Почему это столь важно отметить? Просто потому, что почти всегда сдача в плен — это не индивидуальное решение, а массовое. Как правило, принятое в условиях экстремальной обстановки, то есть проще говоря, в наиболее неблагоприятный момент боя, когда вот-вот бесцельно погибнешь, но еще можно спастись, сдавшись в плен. Офицер участник войны, сообщает о Великом Отступлении 1915 года: «Если даже еще до артиллерийской подготовки, как и во время самой подготовки, будет обнаружено накапливание противника перед участком обороны, а равно в тех случаях, когда противник переносит огонь в глубину, не следует усиливать гарнизон первой линии. Это ничего не дает, кроме напрасных потерь. Даже наоборот, деморализованная масса действует более заразительно, когда, ошеломленная огнем, она бросается назад или, что еще хуже, подняв руки вверх и прикрепив белые платки к штыкам, бросается к противнику. Деморализация в таких случаях доходит до такой степени, что сдающийся, потеряв всякую моральную устойчивость, выполняет малейшее приказание врага, иногда даже по его указанию открывает огонь по своим. Надорванная психология этих бойцов такова, что тысячи спокойно конвоируются десятком вооруженных, несущих свою службу совершенно небрежно. Так сопровождается стадо баранов, в каковое фактически и обращается эта толпа».[48] Нет ничего странного и в том, что многие сдавшиеся, после того как распадается психологическое «стадо баранов», сожалеют о своем проступке. Отсюда и большое количество бежавших из плена русских военнослужащих, причем — часто еще на этапе конвоирования, а не из концентрационного лагеря.

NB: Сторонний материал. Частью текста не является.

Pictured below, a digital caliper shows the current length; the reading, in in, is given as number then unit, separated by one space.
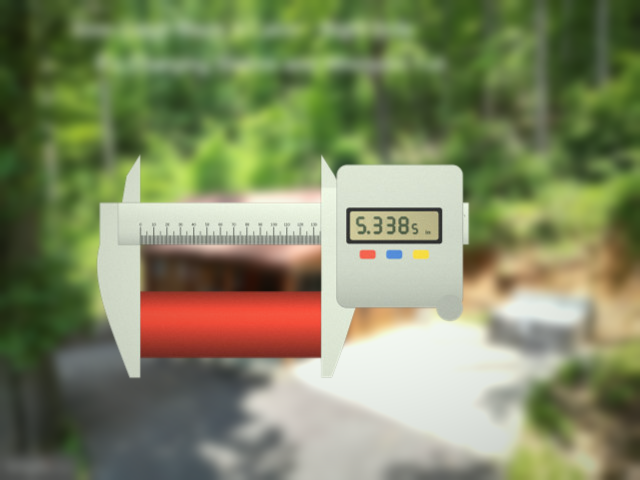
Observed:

Точно такая же ситуация сложилась и в годы Великой Отечественной войны, когда обстановка первых месяцев, показавшая мощь всецело подготовленного к тотальной войне врага и слабость собственной военной машины, стала причиной массового пленения советских бойцов и командиров. Как только моральное опустошение проходило, человек думал о сопротивлении, самой реальной формой которого являлись побег и либо партизанство, либо попытка добраться до своих. Переоценка являлась не просто массовой, а чуть ли не абсолютной. В годы Великой Отечественной войны, на 1 мая 1944 года из 3 281 157 чел. советских военнопленных были расстреляны или убиты при попытке к бегству 1 030 157 чел.[49] Так или иначе, сопротивлялся каждый третий. Вернее, был убит каждый третий из сопротивлявшихся. Вот это и есть феномен массового пленения периода индустриальных войн: моральное ошеломление и последующее осознание собственного проступка, совершенного в массе, но ответственного за него индивидуально.